Supply chains inching back to normal brace for headwinds of softer demand

LONDON (BLOOMBERG) – Supply strains, while still afflicting many consumers and businesses, are becoming more mundane than menacing like they were six months ago, especially in the US.

Snarls have eased back from their pandemic peaks and some are already adding less inflationary pressure. But the gradual end of the pandemic-driven supply crunch might give way to another potential headache: a slump in consumer demand that throws economic growth into reverse and leads to an ugly inventory pile-up.

“Pressures in the global goods sectors, which have been a central driver of inflation, may finally be easing,” Citi economists led by Nathan Sheets wrote in a research note this month. “The bad news is that this looks to be occurring on the back of a slowing in the global consumer’s demand for goods, especially discretionary goods, and thus may also signal rising recession risks.”

Citi cautioned against declaring an “all clear” on the supply front, and there are reasons to doubt whether clogs in the plumbing of global trade will be cleared any time soon.

Labour strikes, factory disruptions tied to Covid outbreaks in China, Russia’s war in Ukraine, and year-end holiday shipping pressures could tangle logistics networks all over again.

Economists generally agree that US household demand for merchandise will be key to watch in coming months, but they’re split about whether it will stay strong or start to soften. One private indicator suggests it might be poised to tip back toward normal as people dine out, see shows, and travel more than they did during the pandemic.

To help pinpoint this shift back to services spending, Flexport developed its Post-Covid Indicator to monitor how Americans’ divvy up their paychecks. The latest reading shows “consumer preferences shifted slightly away from goods in May,” the San Francisco-based freight forwarder said.

“Looking ahead, the indicator is forecast to hold at close to current levels throughout the third quarter of 2022. That would imply that overall consumer preferences for goods over services will decline but still remain slightly above summer 2020 and pre-pandemic levels.”
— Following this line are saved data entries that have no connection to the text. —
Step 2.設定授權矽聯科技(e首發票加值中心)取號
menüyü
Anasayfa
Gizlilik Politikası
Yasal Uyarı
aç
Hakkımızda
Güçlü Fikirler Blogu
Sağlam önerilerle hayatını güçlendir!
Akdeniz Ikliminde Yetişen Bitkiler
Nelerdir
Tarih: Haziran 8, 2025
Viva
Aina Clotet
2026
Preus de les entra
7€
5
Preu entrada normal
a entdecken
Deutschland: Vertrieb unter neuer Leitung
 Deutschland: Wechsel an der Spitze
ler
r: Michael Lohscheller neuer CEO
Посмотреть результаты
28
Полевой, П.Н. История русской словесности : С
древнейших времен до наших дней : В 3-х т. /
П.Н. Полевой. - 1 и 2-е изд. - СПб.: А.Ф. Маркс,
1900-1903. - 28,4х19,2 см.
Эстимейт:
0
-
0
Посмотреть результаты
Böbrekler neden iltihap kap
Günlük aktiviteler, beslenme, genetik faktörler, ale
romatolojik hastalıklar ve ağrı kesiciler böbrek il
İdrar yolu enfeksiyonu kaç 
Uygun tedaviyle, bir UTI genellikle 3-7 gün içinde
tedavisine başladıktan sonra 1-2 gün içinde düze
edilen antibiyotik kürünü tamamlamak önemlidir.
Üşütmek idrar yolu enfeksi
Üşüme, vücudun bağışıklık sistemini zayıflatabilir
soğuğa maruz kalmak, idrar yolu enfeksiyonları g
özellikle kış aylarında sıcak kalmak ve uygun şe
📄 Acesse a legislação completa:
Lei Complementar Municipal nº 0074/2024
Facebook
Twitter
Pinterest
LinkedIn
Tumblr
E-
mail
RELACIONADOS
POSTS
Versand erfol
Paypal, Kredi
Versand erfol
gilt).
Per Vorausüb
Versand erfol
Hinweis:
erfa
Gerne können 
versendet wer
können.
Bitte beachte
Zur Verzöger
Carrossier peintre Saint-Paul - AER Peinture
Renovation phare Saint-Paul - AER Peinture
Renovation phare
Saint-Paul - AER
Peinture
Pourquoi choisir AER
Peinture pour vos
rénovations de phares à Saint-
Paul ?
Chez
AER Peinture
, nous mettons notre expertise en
Controlling some levers of economic activity is the Federal Reserve, which is set to raise interest rates later this month to try to curb surging inflation. According to the central bank’s most recent regional survey, businesses are still dealing with plenty of supply problems but they seem to be fading in severity.

Here’s a not-so-scientific tally of where things stand in the Fed’s recent observations: the number of times the word “shortage” appears in this survey, called the Beige Book. These could be references to shortages of labour, materials or other keys to production.

While the number is still more than double its pre-pandemic level, it has declined to about one-third of its peak in August 2021.

Another indicator of emerging supply slack after two years of tightness: Ocean freight rates have continued their decline from record highs. Container rates, including these published by Freightos, a digital platform for cargo bookings, are still well above pre-pandemic levels but their trajectory looks increasingly like a slide still searching for a bottom amid uncertainty about consumer spending.

Much of the logistics recovery hinges on China’s ability to remain a trade powerhouse and keep factories and ports humming through its strict rules to control Covid outbreaks. That looked to be intact after the country released numbers on Thursday showing June was the country’s second-best month for exports in at least three decades.

Not everything is on the mend, particularly in Europe, which is seeing extended shipping problems given the region’s proximity to the fighting in Ukraine.